The basics I learned are these:

■ J.W. Childs has invested $3.7 billion in equity over its 24 years of buying companies, according to its website; some firms do that in a year. The deals it does are relatively small, valuing the acquired businesses at an average of $260 million.

■ The firm’s focus is on consumer products and specialty retailers. Some of the companies it has invested in over the years include Joseph Abboud, Meow Mix, and Mattress Firm.

■ In addition to Childs, who is chairman, the firm has eight partners and operating partners; they are all men. Of the five remaining senior investment and operational professionals, one is a woman — the chief financial officer. Two of three junior people are women.

I know what you’re thinking (because I thought it, too): One woman among 14 senior professionals?
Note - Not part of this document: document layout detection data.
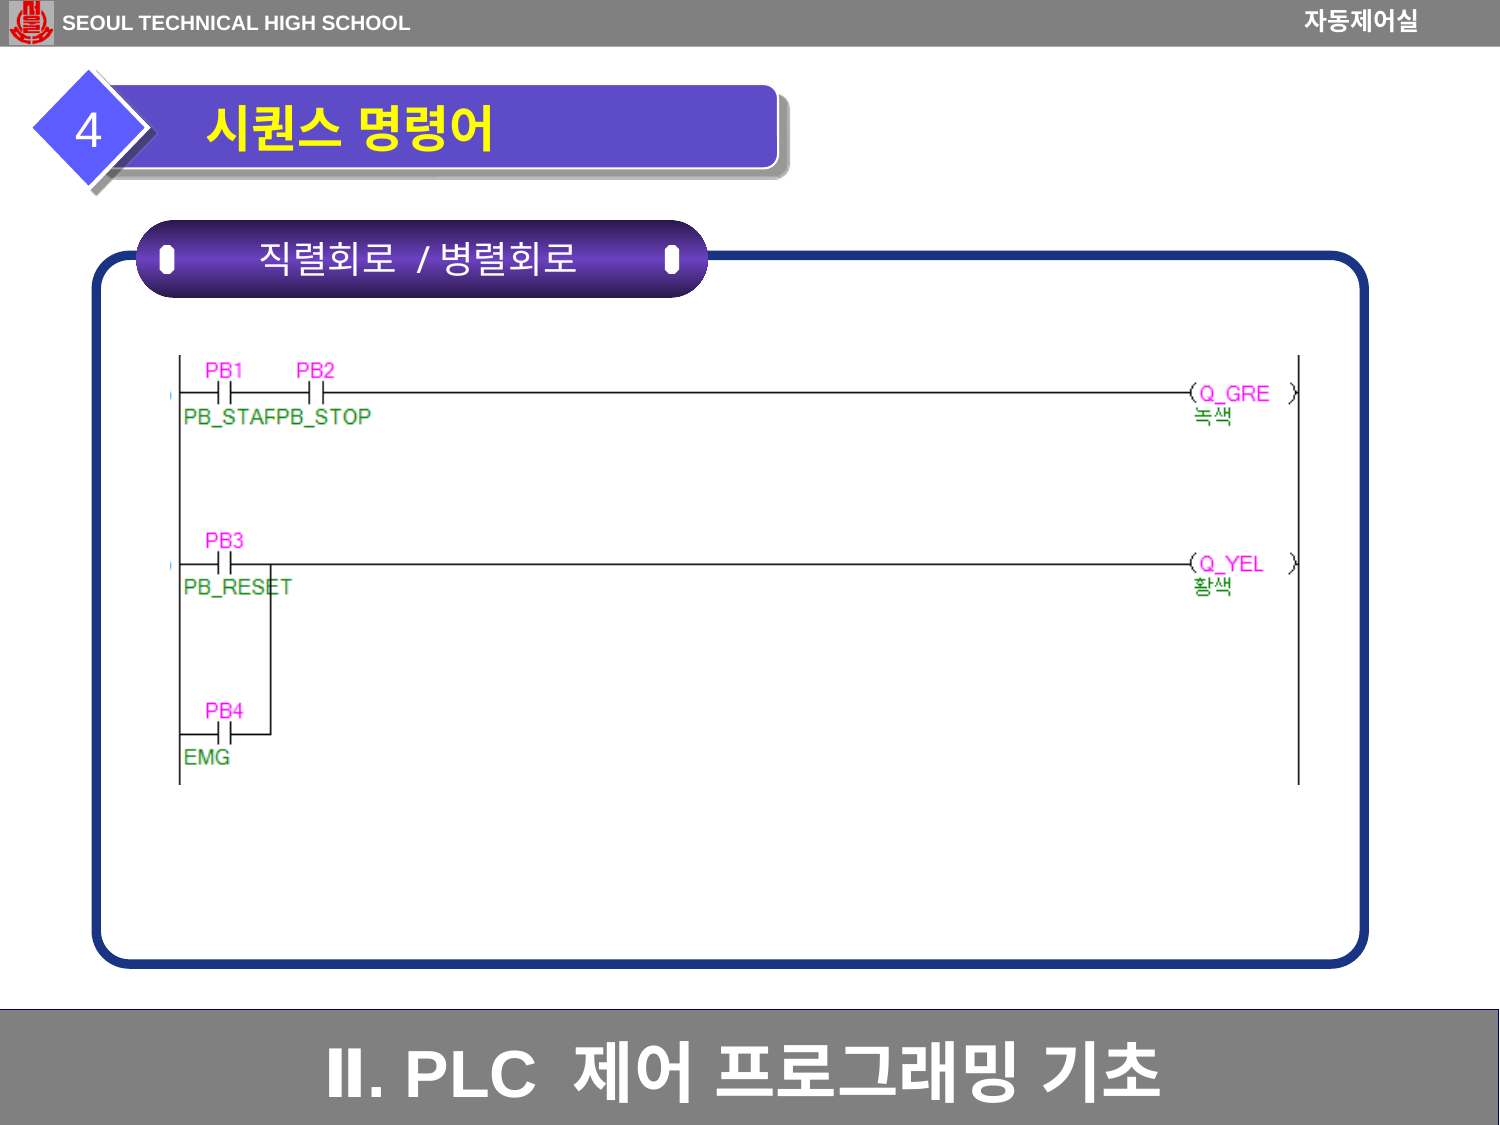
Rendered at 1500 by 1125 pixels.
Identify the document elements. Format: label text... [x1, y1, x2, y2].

picture [170, 355, 1309, 785]
text_box [96, 255, 1365, 965]
text_box [664, 245, 680, 274]
picture [9, 1, 54, 45]
text_box 직렬회로 /병렬회로 [181, 228, 656, 289]
text_box [159, 245, 175, 274]
text_box [136, 219, 708, 298]
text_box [29, 66, 779, 190]
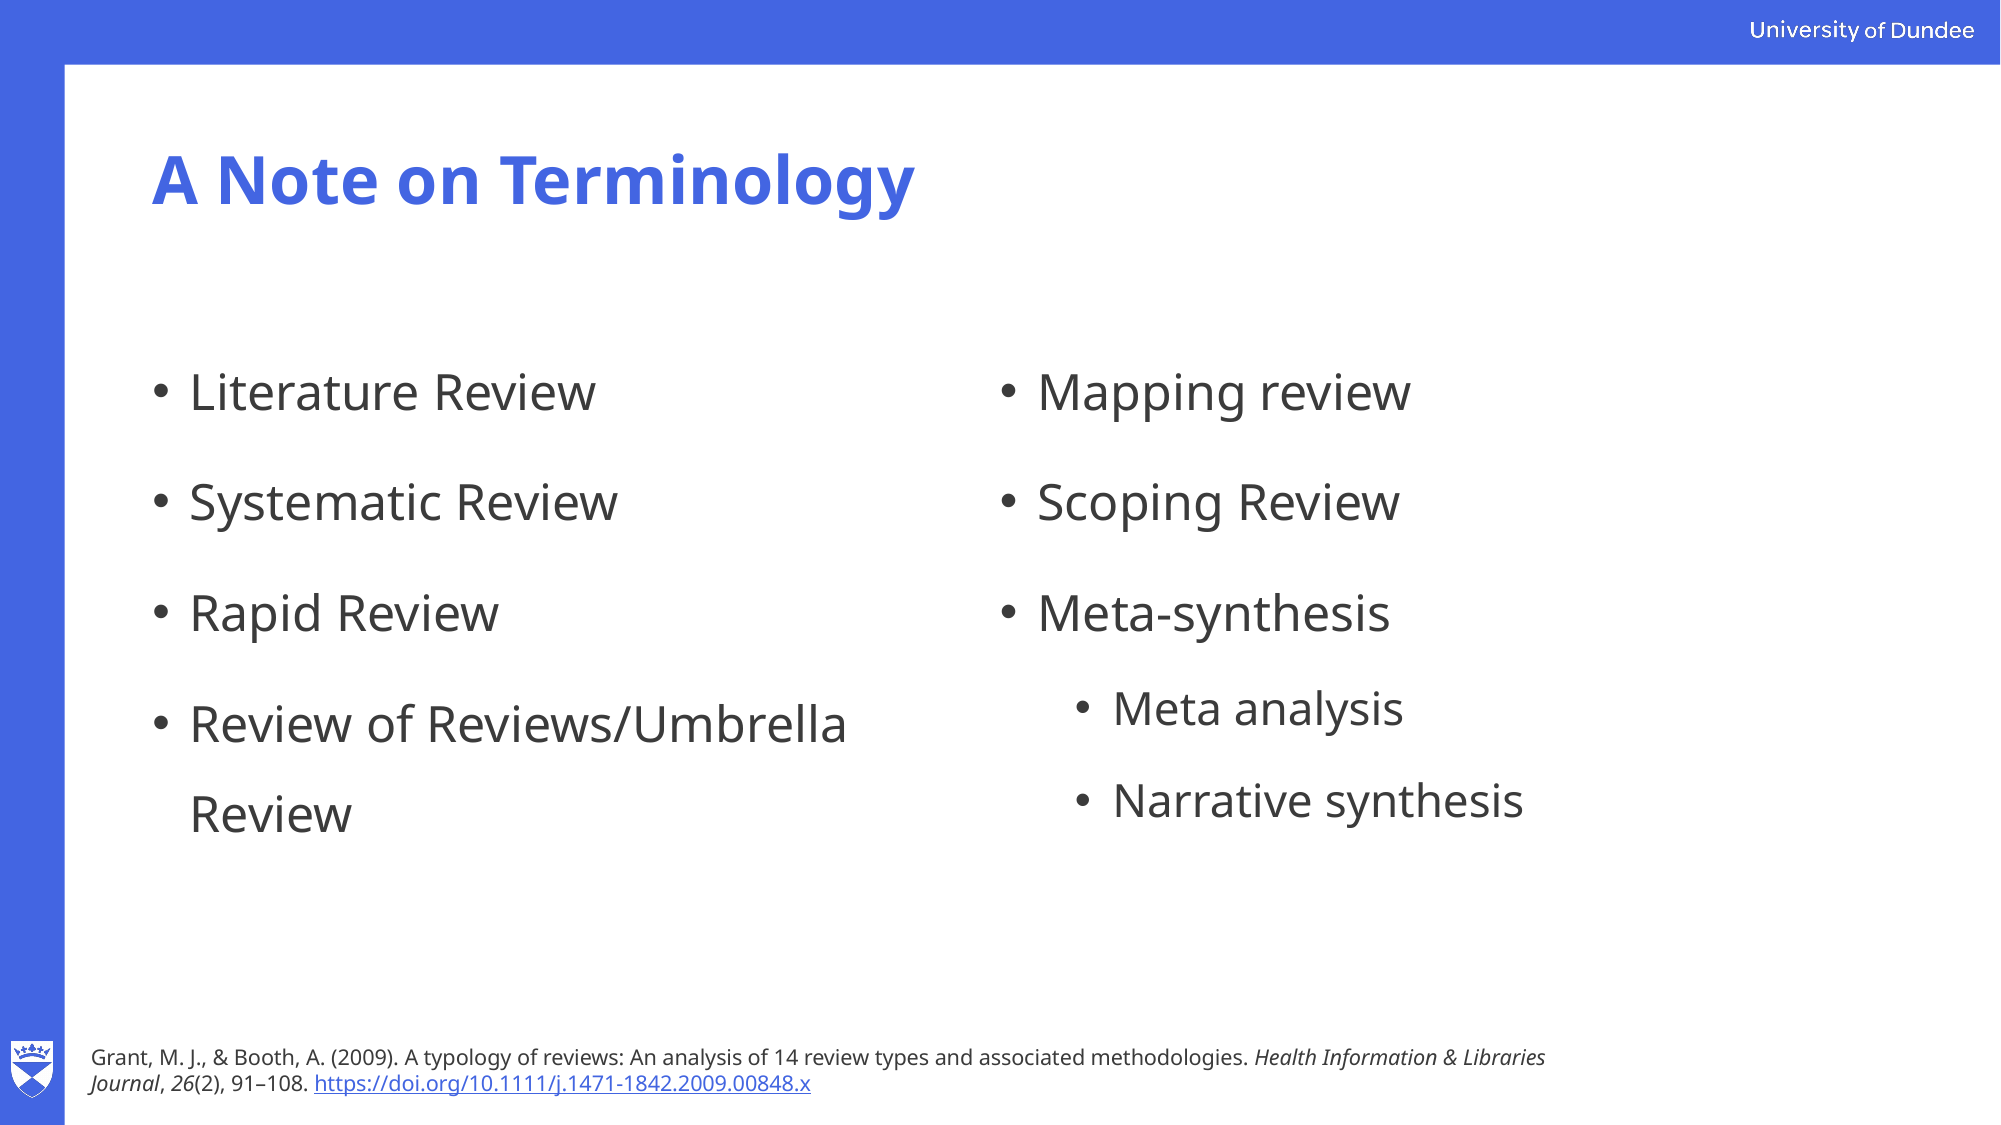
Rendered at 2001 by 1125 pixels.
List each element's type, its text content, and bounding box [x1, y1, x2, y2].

list Grant, M. J., & Booth, A. (2009). A typology of reviews: An analysis of 14 review types and associated methodologies. Health Information & Libraries Journal, 26(2), 91–108. https://doi.org/10.1111/j.1471-1842.2009.00848.x [75, 1039, 1596, 1105]
picture [1751, 20, 1974, 42]
picture [11, 1041, 53, 1098]
title A Note on Terminology [137, 127, 1863, 238]
list Literature Review Systematic Review Rapid Review Review of Reviews/Umbrella Review Mapping review Scoping Review Meta-synthesis Meta analysis Narrative synthesis [137, 322, 1863, 922]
Just 7 percent — that’s below average in the private equity business.

According to a 2017 report by PricewaterhouseCoopers, women accounted for 9.4 percent of senior private equity professionals. The average for venture capital firms, whose diversity shortcomings are well documented, is 11.5 percent. It’s 11.2 percent at hedge funds, the “bro” bastion of Wall Street.

J.W. Childs shouldn’t be tarnished by the alleged misdeeds of its founder. But along with much of the rest of the investment business, it should be embarrassed by its lack of true gender diversity. Fixing it would be one small step in creating a culture where no man would think it was OK to go to a day spa like the ones in South Florida.